Material to process:

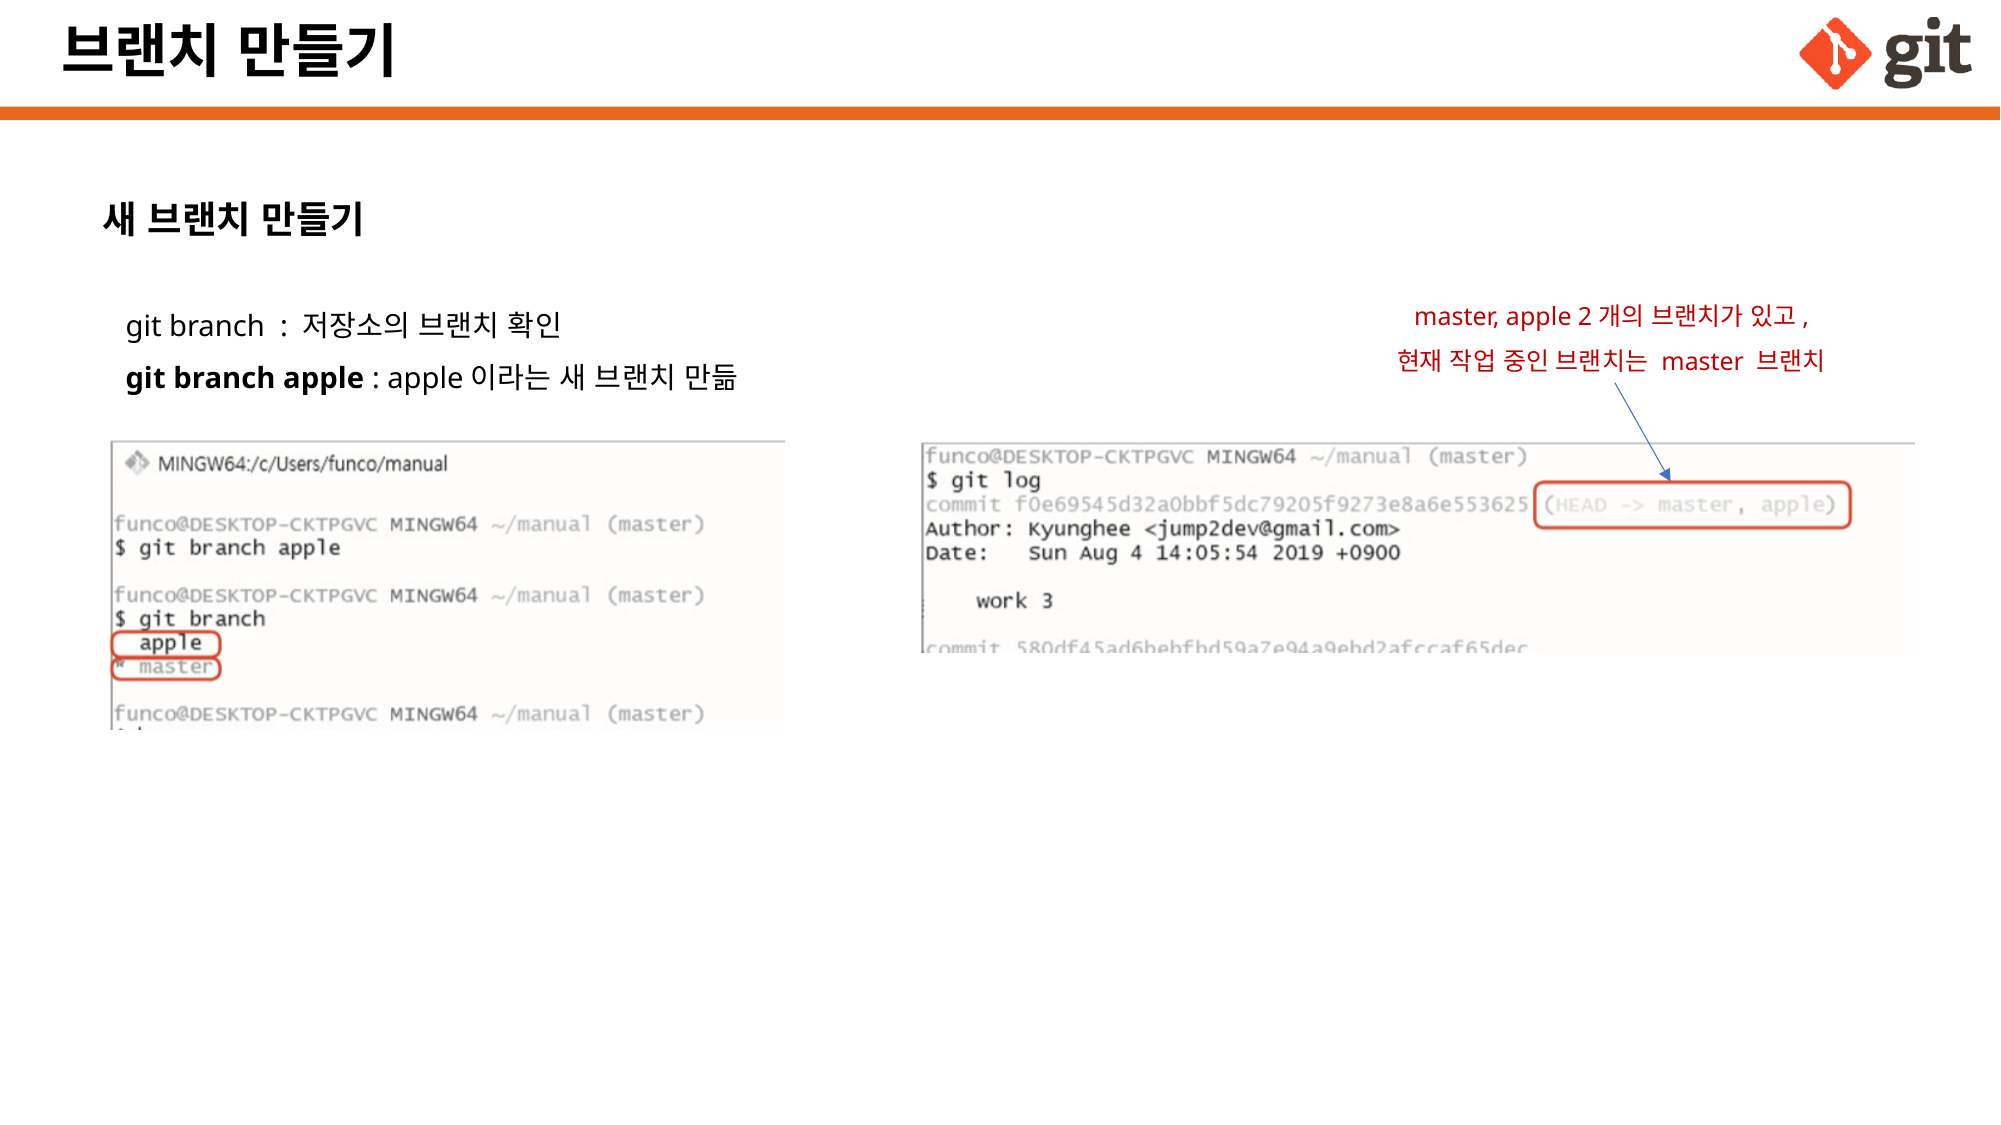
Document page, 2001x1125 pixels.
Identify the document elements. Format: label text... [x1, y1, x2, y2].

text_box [1614, 378, 1671, 482]
picture [908, 429, 1915, 654]
text_box git branch : 저장소의 브랜치 확인 git branch apple : apple이라는 새 브랜치 만듦 [110, 282, 1000, 402]
text_box 새 브랜치 만들기 [88, 188, 825, 249]
text_box master, apple 2개의 브랜치가 있고, 현재 작업 중인 브랜치는 master 브랜치 [1340, 277, 1889, 383]
picture [88, 414, 785, 730]
picture [1799, 17, 1972, 90]
title 브랜치 만들기 [46, 8, 1772, 99]
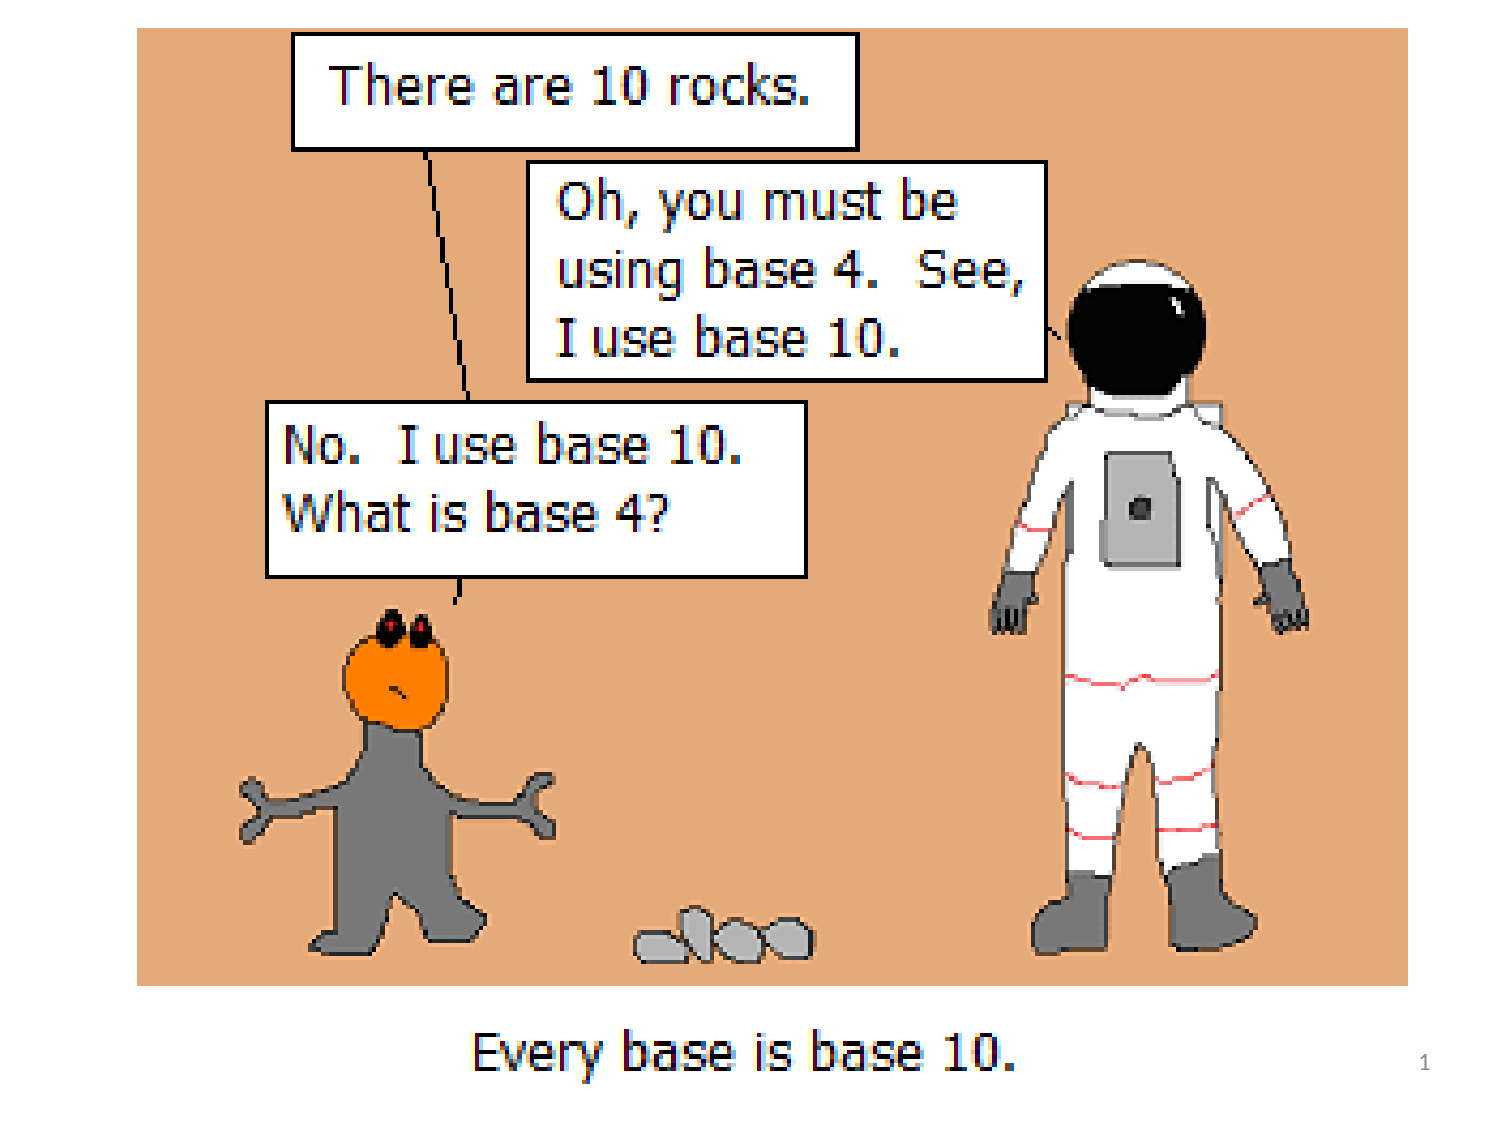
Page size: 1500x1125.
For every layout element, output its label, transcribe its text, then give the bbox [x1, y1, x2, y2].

What you have to do: Reproduce exactly the lines from the one with "text_box [1614, 378, 1671, 482]" to the bottom of the listing, both ends included, and nothing else. Skip the pictures.

Your solution:
text_box [1614, 378, 1671, 482]
picture [908, 429, 1915, 654]
text_box git branch : 저장소의 브랜치 확인 git branch apple : apple이라는 새 브랜치 만듦 [110, 282, 1000, 402]
text_box 새 브랜치 만들기 [88, 188, 825, 249]
text_box master, apple 2개의 브랜치가 있고, 현재 작업 중인 브랜치는 master 브랜치 [1340, 277, 1889, 383]
picture [88, 414, 785, 730]
picture [1799, 17, 1972, 90]
title 브랜치 만들기 [46, 8, 1772, 99]
Page size: 1500x1125.
For every layout element, output its label, transcribe its text, then give the bbox [x1, y1, x2, y2].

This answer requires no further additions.